I’ve spent many years observing and teaching about animal behavior. In general, when we set the goal to establish this kind of dynamic relationship with the horse, we need to give our actions a meaning that horses can understand, so they will want to participate instead of being forced to do so. When horses experience a pleasant interaction, they always end up looking at horsemanship as a desired time, even when it involves the practice of an equestrian discipline. This kind of attitude for horsemanship will always result in a better training. I believe that horsemanship plays a determinant role in any moment between human and horse. Being able to understand in depth, and to manage in detail the human to horse relationship, can make it go from a fearful experience to one that we would always want to have. What Aria and I did in that dressage ring was a step in that direction.
That year, we continued to diversify our training by participating in American Endurance Ride Conference, placing fifth in Aria’s first 35 mile ride in October. We then went on to win in the 2016 Death Valley Encounter 30 mile ride in December, and placed third in the Eastern Mojave Desert 25 mile the following February. Aria was the first of her breed to win an endurance competition in the United States, and in May of 2017, she completed a 50 mile ride in Descanso, CA.

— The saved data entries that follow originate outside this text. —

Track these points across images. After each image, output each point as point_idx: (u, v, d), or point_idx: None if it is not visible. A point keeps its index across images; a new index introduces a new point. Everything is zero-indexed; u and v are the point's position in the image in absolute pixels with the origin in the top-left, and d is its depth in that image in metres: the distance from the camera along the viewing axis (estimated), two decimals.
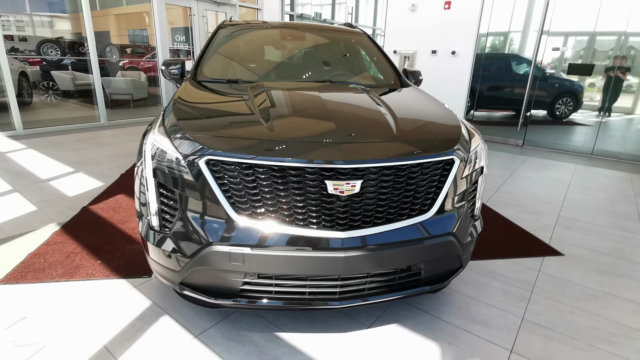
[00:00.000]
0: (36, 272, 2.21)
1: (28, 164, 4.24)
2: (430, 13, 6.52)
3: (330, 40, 3.16)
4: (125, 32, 9.71)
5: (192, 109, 1.94)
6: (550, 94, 6.31)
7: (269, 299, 1.60)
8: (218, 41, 2.83)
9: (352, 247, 1.49)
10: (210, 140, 1.54)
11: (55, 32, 7.72)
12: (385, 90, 2.48)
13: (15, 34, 7.17)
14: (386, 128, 1.74)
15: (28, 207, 3.11)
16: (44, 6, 7.55)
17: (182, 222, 1.55)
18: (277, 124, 1.67)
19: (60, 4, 7.64)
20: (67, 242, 2.57)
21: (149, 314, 1.93)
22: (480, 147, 1.89)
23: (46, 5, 7.59)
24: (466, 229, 1.79)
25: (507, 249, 2.78)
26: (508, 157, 5.58)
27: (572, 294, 2.26)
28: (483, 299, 2.18)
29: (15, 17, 7.14)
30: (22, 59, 7.40)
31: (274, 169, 1.48)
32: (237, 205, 1.50)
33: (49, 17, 7.67)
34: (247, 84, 2.33)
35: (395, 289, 1.70)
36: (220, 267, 1.52)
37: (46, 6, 7.60)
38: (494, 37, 6.39)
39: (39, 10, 7.39)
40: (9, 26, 7.15)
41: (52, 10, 7.65)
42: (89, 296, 2.04)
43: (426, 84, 6.75)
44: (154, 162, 1.61)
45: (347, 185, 1.46)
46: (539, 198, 3.87)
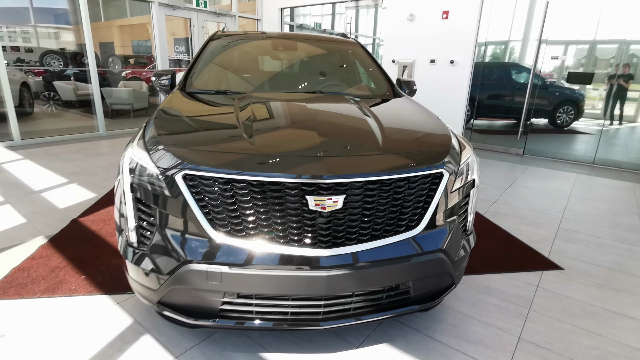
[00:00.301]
0: (18, 288, 2.16)
1: (22, 174, 4.22)
2: (428, 23, 6.51)
3: (323, 51, 3.13)
4: (128, 43, 9.81)
5: (174, 121, 1.90)
6: (551, 103, 6.25)
7: (249, 319, 1.53)
8: (209, 52, 2.80)
9: (335, 265, 1.43)
10: (187, 154, 1.49)
11: (59, 44, 7.81)
12: (376, 101, 2.44)
13: (21, 45, 7.27)
14: (372, 141, 1.69)
15: (17, 220, 3.07)
16: (49, 18, 7.64)
17: (159, 239, 1.50)
18: (259, 138, 1.62)
19: (64, 16, 7.72)
20: (52, 256, 2.51)
21: (130, 333, 1.86)
22: (471, 159, 1.83)
23: (52, 17, 7.68)
24: (457, 245, 1.72)
25: (504, 262, 2.70)
26: (508, 167, 5.51)
27: (572, 310, 2.17)
28: (478, 316, 2.10)
29: (21, 29, 7.23)
30: (26, 70, 7.48)
31: (253, 184, 1.42)
32: (215, 222, 1.44)
33: (54, 29, 7.76)
34: (236, 95, 2.28)
35: (382, 309, 1.63)
36: (197, 287, 1.45)
37: (52, 18, 7.70)
38: (492, 46, 6.36)
39: (44, 22, 7.48)
40: (16, 37, 7.25)
41: (57, 22, 7.74)
42: (70, 313, 1.98)
43: (425, 93, 6.73)
44: (131, 176, 1.56)
45: (329, 200, 1.41)
46: (539, 209, 3.78)
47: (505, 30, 6.13)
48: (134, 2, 8.03)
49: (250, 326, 1.52)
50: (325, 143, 1.62)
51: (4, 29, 7.01)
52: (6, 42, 6.99)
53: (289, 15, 9.01)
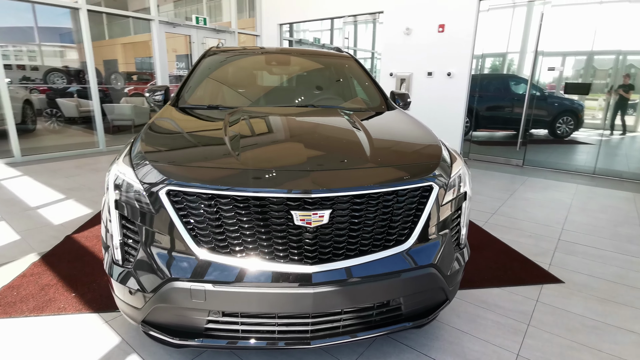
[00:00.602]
0: (6, 307, 2.12)
1: (20, 191, 4.23)
2: (424, 36, 6.58)
3: (316, 65, 3.15)
4: (132, 60, 9.96)
5: (161, 137, 1.89)
6: (550, 113, 6.24)
7: (236, 338, 1.49)
8: (202, 67, 2.82)
9: (321, 282, 1.39)
10: (171, 170, 1.48)
11: (63, 62, 7.96)
12: (369, 114, 2.43)
13: (27, 63, 7.42)
14: (360, 154, 1.67)
15: (11, 237, 3.05)
16: (54, 37, 7.79)
17: (143, 256, 1.47)
18: (244, 153, 1.60)
19: (69, 35, 7.87)
20: (44, 273, 2.49)
21: (117, 353, 1.82)
22: (463, 171, 1.80)
23: (57, 36, 7.83)
24: (450, 259, 1.68)
25: (503, 276, 2.64)
26: (507, 178, 5.47)
27: (572, 325, 2.11)
28: (476, 333, 2.04)
29: (27, 48, 7.38)
30: (31, 88, 7.61)
31: (237, 199, 1.40)
32: (198, 239, 1.42)
33: (58, 48, 7.91)
34: (226, 110, 2.29)
35: (373, 326, 1.58)
36: (181, 305, 1.42)
37: (57, 37, 7.84)
38: (489, 58, 6.39)
39: (49, 40, 7.63)
40: (22, 56, 7.39)
41: (62, 41, 7.89)
42: (57, 333, 1.94)
43: (423, 105, 6.76)
44: (116, 192, 1.55)
45: (315, 215, 1.38)
46: (539, 221, 3.73)
47: (501, 42, 6.17)
48: (137, 20, 8.17)
49: (236, 346, 1.48)
50: (312, 157, 1.61)
51: (10, 48, 7.15)
52: (12, 60, 7.13)
53: (288, 30, 9.13)
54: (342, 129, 2.01)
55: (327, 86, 2.99)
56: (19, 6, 6.32)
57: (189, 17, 8.05)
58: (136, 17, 7.35)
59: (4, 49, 6.98)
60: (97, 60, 7.27)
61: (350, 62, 3.14)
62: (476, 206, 4.12)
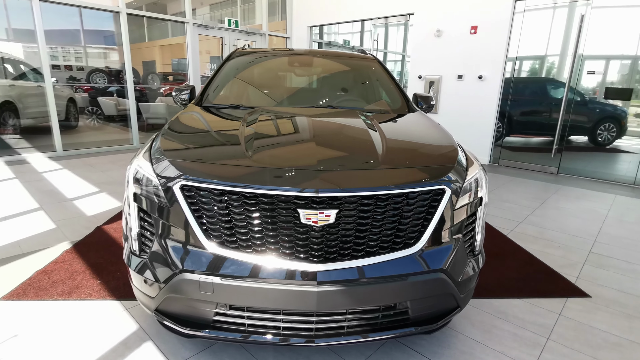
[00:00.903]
0: (38, 290, 2.27)
1: (59, 183, 4.50)
2: (456, 38, 6.43)
3: (339, 66, 3.16)
4: (168, 61, 10.39)
5: (181, 134, 1.96)
6: (591, 119, 5.91)
7: (241, 332, 1.52)
8: (227, 68, 2.90)
9: (326, 281, 1.40)
10: (186, 166, 1.53)
11: (105, 62, 8.45)
12: (387, 116, 2.41)
13: (73, 64, 7.94)
14: (371, 155, 1.66)
15: (48, 225, 3.26)
16: (99, 39, 8.26)
17: (157, 247, 1.54)
18: (257, 151, 1.64)
19: (111, 37, 8.31)
20: (74, 260, 2.64)
21: (133, 339, 1.90)
22: (479, 176, 1.76)
23: (101, 38, 8.31)
24: (462, 265, 1.64)
25: (525, 287, 2.54)
26: (539, 186, 5.24)
27: (595, 341, 2.00)
28: (490, 343, 1.97)
29: (74, 49, 7.89)
30: (77, 87, 8.13)
31: (246, 196, 1.44)
32: (209, 233, 1.46)
33: (102, 49, 8.39)
34: (246, 110, 2.34)
35: (379, 329, 1.57)
36: (191, 296, 1.47)
37: (101, 39, 8.32)
38: (523, 60, 6.15)
39: (93, 43, 8.11)
40: (69, 57, 7.91)
41: (106, 43, 8.36)
42: (81, 317, 2.06)
43: (452, 108, 6.61)
44: (135, 186, 1.62)
45: (321, 215, 1.39)
46: (570, 231, 3.55)
47: (538, 45, 5.93)
48: (174, 23, 8.51)
49: (241, 339, 1.51)
50: (322, 157, 1.62)
51: (59, 49, 7.67)
52: (60, 61, 7.65)
53: (318, 33, 9.19)
54: (356, 130, 2.01)
55: (348, 88, 3.00)
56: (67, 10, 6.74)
57: (222, 20, 8.28)
58: (171, 19, 7.65)
59: (53, 51, 7.50)
60: (136, 62, 7.63)
61: (373, 64, 3.12)
62: (502, 214, 3.98)
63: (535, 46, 5.94)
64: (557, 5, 5.67)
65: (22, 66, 6.74)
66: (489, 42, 6.10)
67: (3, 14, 6.12)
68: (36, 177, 4.74)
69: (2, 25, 6.20)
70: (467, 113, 6.53)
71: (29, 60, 6.61)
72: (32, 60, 6.41)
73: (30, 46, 6.39)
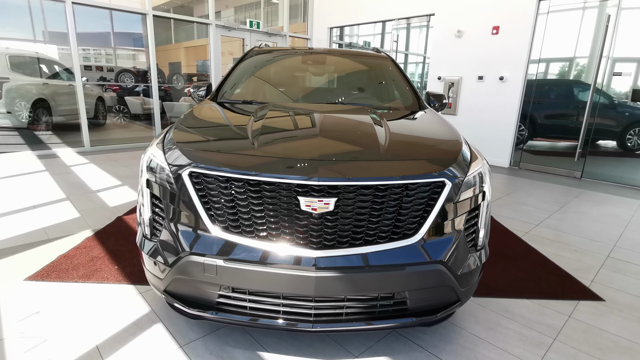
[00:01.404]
0: (60, 272, 2.41)
1: (86, 176, 4.73)
2: (477, 39, 6.35)
3: (351, 64, 3.20)
4: (193, 63, 10.72)
5: (193, 126, 2.05)
6: (619, 123, 5.69)
7: (243, 314, 1.58)
8: (242, 65, 3.00)
9: (324, 267, 1.45)
10: (195, 154, 1.61)
11: (133, 63, 8.81)
12: (397, 114, 2.43)
13: (104, 65, 8.33)
14: (374, 147, 1.70)
15: (73, 214, 3.44)
16: (129, 41, 8.63)
17: (166, 231, 1.62)
18: (262, 141, 1.70)
19: (140, 39, 8.66)
20: (94, 247, 2.78)
21: (145, 321, 2.00)
22: (482, 170, 1.76)
23: (131, 40, 8.68)
24: (462, 259, 1.65)
25: (535, 288, 2.50)
26: (560, 190, 5.10)
27: (604, 345, 1.95)
28: (494, 341, 1.96)
29: (105, 51, 8.28)
30: (106, 87, 8.52)
31: (250, 183, 1.50)
32: (214, 218, 1.53)
33: (130, 51, 8.76)
34: (258, 105, 2.42)
35: (377, 317, 1.59)
36: (196, 278, 1.54)
37: (130, 41, 8.69)
38: (547, 62, 6.01)
39: (123, 44, 8.49)
40: (100, 58, 8.31)
41: (135, 45, 8.73)
42: (98, 298, 2.18)
43: (472, 110, 6.52)
44: (148, 173, 1.72)
45: (320, 203, 1.44)
46: (588, 235, 3.45)
47: (562, 45, 5.77)
48: (200, 26, 8.77)
49: (244, 323, 1.57)
50: (326, 148, 1.67)
51: (91, 51, 8.08)
52: (92, 62, 8.05)
53: (338, 35, 9.25)
54: (362, 124, 2.04)
55: (360, 85, 3.03)
56: (98, 13, 7.07)
57: (244, 21, 8.47)
58: (194, 21, 7.88)
59: (85, 52, 7.90)
60: (163, 63, 7.89)
61: (386, 62, 3.15)
62: (518, 216, 3.91)
63: (559, 47, 5.79)
64: (583, 7, 5.51)
65: (56, 66, 7.11)
66: (511, 43, 5.99)
67: (40, 17, 6.50)
68: (64, 170, 4.99)
69: (39, 27, 6.59)
70: (487, 115, 6.42)
71: (62, 61, 6.97)
72: (65, 61, 6.75)
73: (63, 48, 6.73)
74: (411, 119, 2.31)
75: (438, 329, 2.03)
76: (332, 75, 3.12)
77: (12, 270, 2.43)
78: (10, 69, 6.30)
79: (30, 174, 4.72)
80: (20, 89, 6.50)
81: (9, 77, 6.23)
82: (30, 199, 3.80)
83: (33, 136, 6.65)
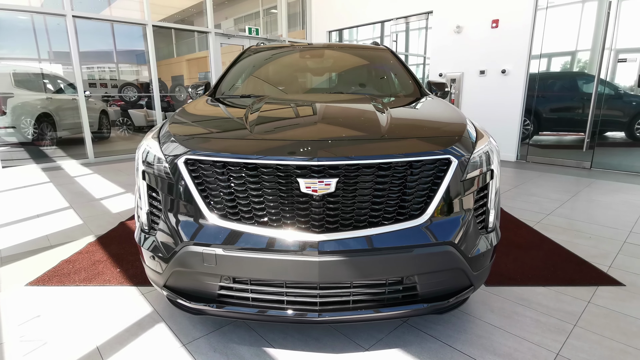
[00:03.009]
0: (62, 277, 2.37)
1: (89, 185, 4.72)
2: (476, 33, 6.31)
3: (350, 57, 3.16)
4: (195, 75, 10.82)
5: (188, 117, 2.01)
6: (627, 113, 5.59)
7: (246, 306, 1.52)
8: (240, 63, 2.97)
9: (328, 251, 1.38)
10: (190, 142, 1.57)
11: (136, 77, 8.96)
12: (400, 101, 2.38)
13: (108, 81, 8.47)
14: (375, 127, 1.64)
15: (76, 221, 3.41)
16: (132, 58, 8.76)
17: (164, 223, 1.57)
18: (259, 126, 1.65)
19: (142, 55, 8.78)
20: (97, 251, 2.74)
21: (147, 321, 1.94)
22: (489, 148, 1.69)
23: (134, 57, 8.81)
24: (473, 240, 1.57)
25: (551, 276, 2.40)
26: (570, 180, 4.98)
27: (629, 330, 1.85)
28: (510, 329, 1.87)
29: (109, 68, 8.42)
30: (111, 102, 8.63)
31: (247, 167, 1.44)
32: (211, 205, 1.48)
33: (134, 66, 8.90)
34: (255, 98, 2.38)
35: (386, 304, 1.52)
36: (195, 269, 1.48)
37: (134, 58, 8.82)
38: (549, 54, 5.93)
39: (126, 61, 8.63)
40: (104, 75, 8.44)
41: (138, 61, 8.86)
42: (99, 300, 2.12)
43: (475, 106, 6.45)
44: (144, 165, 1.67)
45: (320, 184, 1.38)
46: (603, 222, 3.34)
47: (564, 36, 5.70)
48: (201, 38, 8.85)
49: (247, 316, 1.50)
50: (325, 131, 1.61)
51: (95, 68, 8.23)
52: (96, 78, 8.21)
53: (337, 39, 9.27)
54: (363, 111, 1.99)
55: (360, 77, 2.99)
56: (100, 30, 7.18)
57: (243, 29, 8.52)
58: (193, 30, 7.94)
59: (90, 70, 8.04)
60: (166, 76, 7.94)
61: (385, 54, 3.11)
62: (529, 207, 3.81)
63: (562, 38, 5.71)
64: None
65: (59, 81, 7.19)
66: (512, 35, 5.93)
67: (44, 37, 6.66)
68: (68, 181, 4.99)
69: (43, 47, 6.75)
70: (491, 109, 6.34)
71: (67, 77, 7.07)
72: (69, 77, 6.84)
73: (68, 67, 6.83)
74: (414, 104, 2.25)
75: (451, 318, 1.94)
76: (331, 70, 3.08)
77: (13, 277, 2.39)
78: (14, 85, 6.37)
79: (34, 186, 4.73)
80: (25, 105, 6.56)
81: (13, 93, 6.30)
82: (33, 208, 3.78)
83: (38, 150, 6.69)
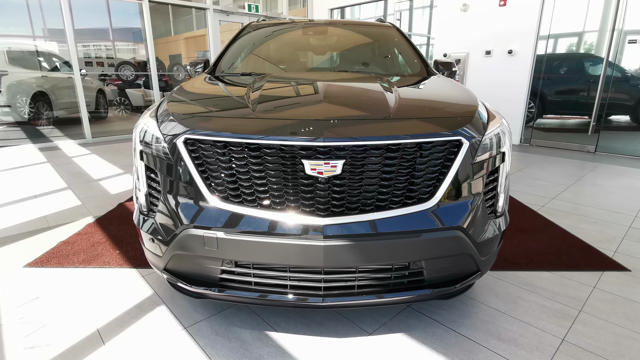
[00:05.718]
0: (60, 258, 2.34)
1: (87, 166, 4.65)
2: (483, 12, 6.12)
3: (354, 34, 3.04)
4: (194, 54, 10.58)
5: (187, 96, 1.93)
6: (633, 97, 5.48)
7: (248, 290, 1.48)
8: (240, 39, 2.86)
9: (333, 235, 1.33)
10: (189, 120, 1.50)
11: (134, 55, 8.75)
12: (406, 80, 2.29)
13: (105, 60, 8.28)
14: (383, 107, 1.57)
15: (74, 202, 3.37)
16: (129, 36, 8.55)
17: (163, 205, 1.52)
18: (262, 105, 1.58)
19: (139, 33, 8.57)
20: (95, 233, 2.70)
21: (147, 303, 1.91)
22: (501, 130, 1.62)
23: (131, 34, 8.59)
24: (482, 225, 1.52)
25: (556, 260, 2.37)
26: (575, 164, 4.92)
27: (634, 315, 1.83)
28: (515, 314, 1.85)
29: (105, 46, 8.21)
30: (108, 82, 8.46)
31: (249, 147, 1.38)
32: (213, 188, 1.42)
33: (130, 45, 8.70)
34: (256, 76, 2.29)
35: (392, 290, 1.49)
36: (196, 252, 1.44)
37: (131, 36, 8.61)
38: (557, 34, 5.76)
39: (124, 39, 8.42)
40: (100, 53, 8.24)
41: (135, 39, 8.65)
42: (99, 282, 2.09)
43: (480, 87, 6.31)
44: (141, 144, 1.61)
45: (326, 165, 1.32)
46: (608, 207, 3.30)
47: (572, 17, 5.53)
48: (199, 16, 8.60)
49: (249, 300, 1.47)
50: (330, 110, 1.54)
51: (91, 46, 8.02)
52: (92, 56, 8.01)
53: (340, 16, 9.02)
54: (369, 90, 1.91)
55: (365, 55, 2.88)
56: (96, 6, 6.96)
57: (242, 6, 8.28)
58: (191, 6, 7.71)
59: (85, 48, 7.84)
60: (163, 55, 7.74)
61: (391, 31, 2.99)
62: (533, 191, 3.76)
63: (570, 18, 5.54)
64: None
65: (55, 59, 7.02)
66: (520, 14, 5.75)
67: (39, 13, 6.47)
68: (66, 161, 4.92)
69: (38, 25, 6.56)
70: (496, 91, 6.22)
71: (62, 55, 6.89)
72: (65, 55, 6.67)
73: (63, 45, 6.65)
74: (422, 83, 2.16)
75: (455, 303, 1.92)
76: (335, 47, 2.97)
77: (12, 258, 2.36)
78: (8, 62, 6.22)
79: (31, 166, 4.66)
80: (20, 83, 6.42)
81: (7, 71, 6.15)
82: (30, 189, 3.73)
83: (34, 130, 6.59)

During the Death Valley Encounter, the trail went through many different kinds of terrain, from a flat easy trail in the desert sand, to a foot wide trace across a very rocky slope, with a shear drop on one side. What I chose to manage in my horsemanship was just taking care of staying on the marked path, and letting Aria have the control of the speed. The place we were going through really felt like the moon, and the view was breathtaking. Aria and I were alone most of the time, and the Slate Range Trail did not point to base camp, so she had no motivation to speed up or slow down to join another horse, or to go back to camp, which are some of the things that often happen in endurance. The rocky terrain was making her walk slowly and very carefully. Watching from the saddle how Aria negotiated the terrain, barefooted and following my lead, was heartwarming, given that it was the most challenging trail we had been on.
The horses I train currently all compete in dressage and endurance. These two disciplines both require a true partnership with horse and human. It’s not always an easy goal to achieve, but is definitely worth trying for, in order to experience what I have with Aria.